Mientras esto transcurría en esta latitud del mundo, ¿qué sucedía al otro lado del Atlántico? Para España terminaba la Edad Media; el 2 de enero del propio 1492 tiene lugar la rendición del Reino Nazarí —último estado musulmán en la península ibérica— y la toma de la ciudad de Granada; los judíos son también expulsados en el mes de agosto, casi en la misma fecha en que Colón inicia su viaje, el día 13; eran hechos de capital importancia.
En Italia comenzaba y se desarrollaba el movimiento renacentista: pintores, músicos, arquitectos, ingenieros, escultores, cosmógrafos, humanistas… revolucionaban la sociedad imperante. Hombres como Miguel Ángel Buonarroti, Rafael Sanzio, Sandro Botticelli, Tiziano, Donatello, León Battista Alberti… Empero, la etapa pudiera sintetizarse, tal vez, en la actividad creativa de uno de los mayores genios que vio jamás la humanidad: Leonardo da Vinci.
El mundo comenzaba a ser redondeado, y en ese nuevo panorama unos ganarían y otros, circunstancialmente, perderían. Tendrían entonces estos últimos el deber de escribir la Visión de los Vencidos, como tituló su libro el admirado antropólogo e historiador mexicano Miguel León Portilla, quien en 1959, con la publicación de esa crónica de la Conquista en su país, marcó el inicio de una nueva forma de historiografía.

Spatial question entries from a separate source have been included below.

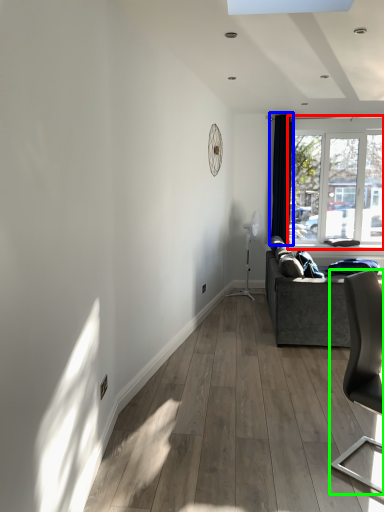
Question: Estimate the real-world distances between objects in this image. Which object is farther from window (highlighted by a red box), curtain (highlighted by a blue box) or chair (highlighted by a green box)?

Choices:
 (A) curtain
 (B) chair

Answer: (B)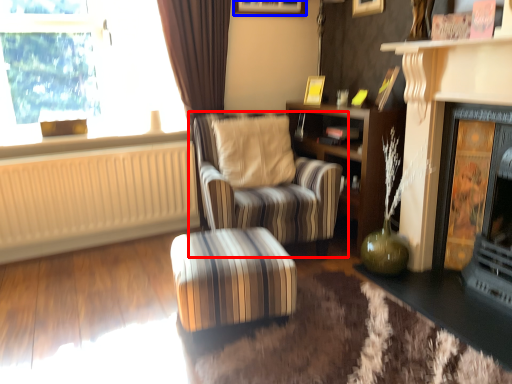
Question: Which point is closer to the camera, chair (highlighted by a red box) or picture frame (highlighted by a blue box)?

Choices:
 (A) chair
 (B) picture frame

Answer: (A)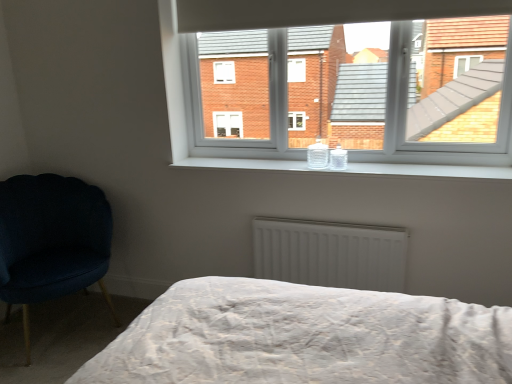
What do you see at coordinates (190, 107) in the screenshot? I see `white plastic window at upper center` at bounding box center [190, 107].

Image resolution: width=512 pixels, height=384 pixels. What do you see at coordinates (51, 241) in the screenshot?
I see `velvet dark blue chair at left` at bounding box center [51, 241].

Locate an element on the screen. The height and width of the screenshot is (384, 512). white plastic window at upper center is located at coordinates (190, 107).

Between velvet dark blue chair at left and white glossy window sill at center, which one is positioned behind?

white glossy window sill at center is further from the camera.

In terms of width, does velvet dark blue chair at left look wider or thinner when compared to white glossy window sill at center?

In the image, velvet dark blue chair at left appears to be wider than white glossy window sill at center.

The height and width of the screenshot is (384, 512). Find the location of `chair below the white glossy window sill at center (from the image's perspective)`. chair below the white glossy window sill at center (from the image's perspective) is located at coordinates (51, 241).

Can you confirm if velvet dark blue chair at left is smaller than white glossy window sill at center?

No.

From a real-world perspective, who is located lower, white glossy window sill at center or white plastic window at upper center?

In real-world perspective, white glossy window sill at center is lower.

Between white glossy window sill at center and white plastic window at upper center, which one has less height?

With less height is white glossy window sill at center.

Based on the photo, from the image's perspective, between white glossy window sill at center and white plastic window at upper center, which one is located above?

white plastic window at upper center.

Considering the positions of objects white glossy window sill at center and white plastic window at upper center in the image provided, who is more to the right, white glossy window sill at center or white plastic window at upper center?

Positioned to the right is white plastic window at upper center.

Is white glossy window sill at center oriented towards white matte radiator at center?

No.

From the image's perspective, which is below, white glossy window sill at center or white matte radiator at center?

white matte radiator at center is shown below in the image.

Identify the location of radiator to the left of white glossy window sill at center. (330, 253).

Considering the positions of points (224, 166) and (357, 279), is point (224, 166) closer to camera compared to point (357, 279)?

That is False.

What's the angular difference between white plastic window at upper center and white glossy window sill at center's facing directions?

white plastic window at upper center and white glossy window sill at center are facing 0.844 degrees away from each other.

Which object is thinner, white plastic window at upper center or white glossy window sill at center?

white plastic window at upper center is thinner.

Considering the relative sizes of white plastic window at upper center and white glossy window sill at center in the image provided, is white plastic window at upper center shorter than white glossy window sill at center?

No.

You are a GUI agent. You are given a task and a screenshot of the screen. Output one action in this format:
    pyautogui.click(x=<x>, y=<y>)
    Task: Click on the window sill to the left of white plastic window at upper center
    
    Given the screenshot: What is the action you would take?
    pyautogui.click(x=349, y=168)

Is white matte radiator at center to the left or to the right of white plastic window at upper center in the image?

Clearly, white matte radiator at center is on the left of white plastic window at upper center in the image.

Consider the image. Is white matte radiator at center bigger or smaller than white plastic window at upper center?

In the image, white matte radiator at center appears to be smaller than white plastic window at upper center.

Is white matte radiator at center not close to white plastic window at upper center?

No, white matte radiator at center is not far away from white plastic window at upper center.

Between velvet dark blue chair at left and white matte radiator at center, which one is positioned behind?

white matte radiator at center.

Which is closer to the camera, [21,196] or [293,261]?

Point [21,196] is farther from the camera than point [293,261].

The width and height of the screenshot is (512, 384). I want to click on radiator behind the velvet dark blue chair at left, so click(330, 253).

Would you say white matte radiator at center is part of velvet dark blue chair at left's contents?

Definitely not — white matte radiator at center is not inside velvet dark blue chair at left.

Between white matte radiator at center and white glossy window sill at center, which one is positioned behind?

white matte radiator at center.

Is the surface of white matte radiator at center in direct contact with white glossy window sill at center?

white matte radiator at center is not next to white glossy window sill at center, and they're not touching.

Find the location of a particular element. Image resolution: width=512 pixels, height=384 pixels. radiator that appears on the left of white glossy window sill at center is located at coordinates pos(330,253).

Considering the positions of point (374, 280) and point (283, 161), is point (374, 280) closer or farther from the camera than point (283, 161)?

Clearly, point (374, 280) is closer to the camera than point (283, 161).

In order to click on chair that appears in front of the white glossy window sill at center in this screenshot , I will do `click(51, 241)`.

Where is `window sill below the white plastic window at upper center (from the image's perspective)`? Image resolution: width=512 pixels, height=384 pixels. window sill below the white plastic window at upper center (from the image's perspective) is located at coordinates (349, 168).

When comparing their distances from white matte radiator at center, does white glossy window sill at center or velvet dark blue chair at left seem closer?

Based on the image, white glossy window sill at center appears to be nearer to white matte radiator at center.

Based on their spatial positions, is white plastic window at upper center or velvet dark blue chair at left further from white matte radiator at center?

velvet dark blue chair at left is further to white matte radiator at center.

Based on their spatial positions, is white plastic window at upper center or white glossy window sill at center closer to velvet dark blue chair at left?

Among the two, white plastic window at upper center is located nearer to velvet dark blue chair at left.

Looking at the image, which one is located further to white matte radiator at center, white glossy window sill at center or white plastic window at upper center?

The object further to white matte radiator at center is white plastic window at upper center.

Which object lies further to the anchor point white plastic window at upper center, white matte radiator at center or white glossy window sill at center?

Based on the image, white matte radiator at center appears to be further to white plastic window at upper center.

Which object lies nearer to the anchor point white glossy window sill at center, velvet dark blue chair at left or white matte radiator at center?

Among the two, white matte radiator at center is located nearer to white glossy window sill at center.

From the image, which object appears to be farther from white matte radiator at center, velvet dark blue chair at left or white plastic window at upper center?

velvet dark blue chair at left.

Which object lies further to the anchor point white glossy window sill at center, white matte radiator at center or white plastic window at upper center?

Among the two, white matte radiator at center is located further to white glossy window sill at center.

What are the coordinates of `radiator situated between velvet dark blue chair at left and white plastic window at upper center from left to right` in the screenshot? It's located at (330, 253).

This screenshot has height=384, width=512. I want to click on window sill between white plastic window at upper center and white matte radiator at center vertically, so click(x=349, y=168).

Identify the location of radiator between velvet dark blue chair at left and white glossy window sill at center from left to right. tap(330, 253).

Identify the location of window sill located between velvet dark blue chair at left and white plastic window at upper center in the left-right direction. The height and width of the screenshot is (384, 512). (349, 168).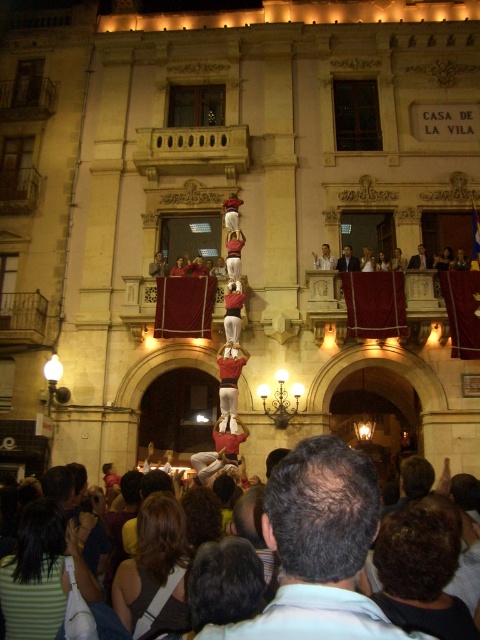
Question: Does smooth white shirt at upper center lie in front of smooth skin man at center?

Choices:
 (A) no
 (B) yes

Answer: (A)

Question: Which of the following is the closest to the observer?

Choices:
 (A) (415, 256)
 (B) (236, 380)
 (C) (307, 552)

Answer: (C)

Question: Which object is positioned farthest from the red fabric human at center?

Choices:
 (A) smooth skin man at center
 (B) gray hair at center

Answer: (A)

Question: Is gray hair at center bigger than smooth white shirt at upper center?

Choices:
 (A) no
 (B) yes

Answer: (B)

Question: Which of the following is the closest to the observer?

Choices:
 (A) (432, 262)
 (B) (237, 392)

Answer: (B)

Question: Can you confirm if red fabric human at center is positioned to the left of smooth white shirt at upper center?

Choices:
 (A) no
 (B) yes

Answer: (B)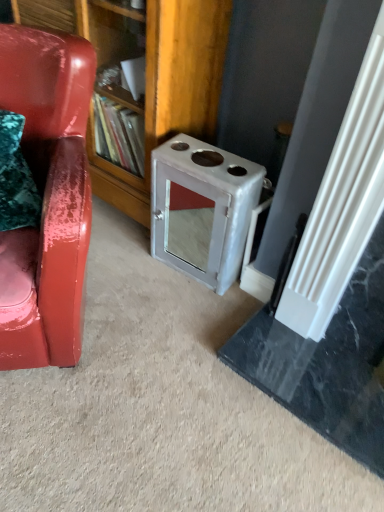
Identify the location of free space in front of metallic gray stove at center-right. The image size is (384, 512). (180, 308).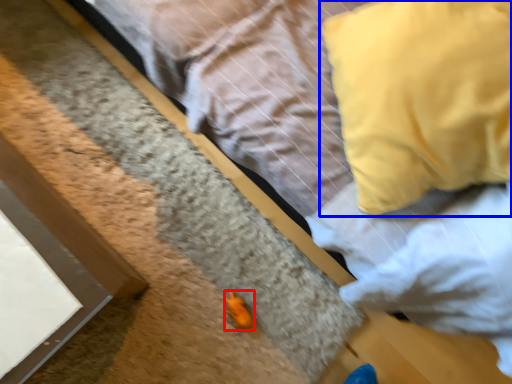
Question: Which of the following is the closest to the observer, miniature (highlighted by a red box) or pillow (highlighted by a blue box)?

Choices:
 (A) miniature
 (B) pillow

Answer: (B)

El tiempo pasó y pasó…; ya en 1608, hecha híbrida la comunidad, entremezclados los españoles por pasión o por amor con las mujeres indias, emergía en la tierra ocupada una nueva descendencia. En Santiago de Cuba, por ejemplo, al pie de su Catedral, está la lápida de Miguel Velázquez, aquel joven mestizo criado en la casa del conquistador, quien en carta al Obispo Sarmiento, fechada en Santiago de Cuba en 1547, expresó: «Triste tierra, como tierra tiranizada y de señorío».[4]
Y como refiere Cintio Vitier en su memorable opúsculo Ese sol del mundo moral, esa «dolida exclamación del maestro de música y gramática (…) fue quizás el primer chispazo de conciencia moral autóctona en los comienzos de una historia dominada por la codicia y la crueldad».[5]
Paralelamente, también de esa hibridación fue naciendo, como en toda América, un nuevo lenguaje, una forma de expresión, un color de piel distinto.
Mucho antes Colón se quejaba y recomendaba a los que debían mandar provisiones, que no incluyeran pan de Castilla porque aquí se agusanaba. «Aquí tenemos un pan con que nos remediamos», advertía; era el casabe de Oriente.
Asimismo, hacían su entrada la gallina de Castilla, el toro, el buey, la vaca, la oveja insaciable, la cabra… Ingresaba el cerdo, cuya pareja compró Colón en Sevilla e introdujo en La Española; se trajeron y plantaron las primeras cepas de plátano; comenzaba el intercambio de frutos y especies a escala planetaria.
Porque resulta que lo que es nuestro es universal: el arroz venía de China por el camino de Acapulco, o de Santo Domingo, cuando no lo sembraban los árabes en Valencia, por orden de Ovando; los frijoles negros fueron «descubiertos» en el mercado en México, donde también se encontró el chocolate como moneda de cambio; el café era una referencia distante, no estaba siquiera introducido; los primeros canutos de caña que se diseminaban, viniendo de la India, Mesopotamia y quizás mucho más allá, llegaban a Sevilla primero, a Las Canarias después, luego a Santo Domingo y finalmente a Cuba. Entonces, repito, lo que hoy llamamos «nuestro» comenzó a ser fruto del encuentro con el mundo.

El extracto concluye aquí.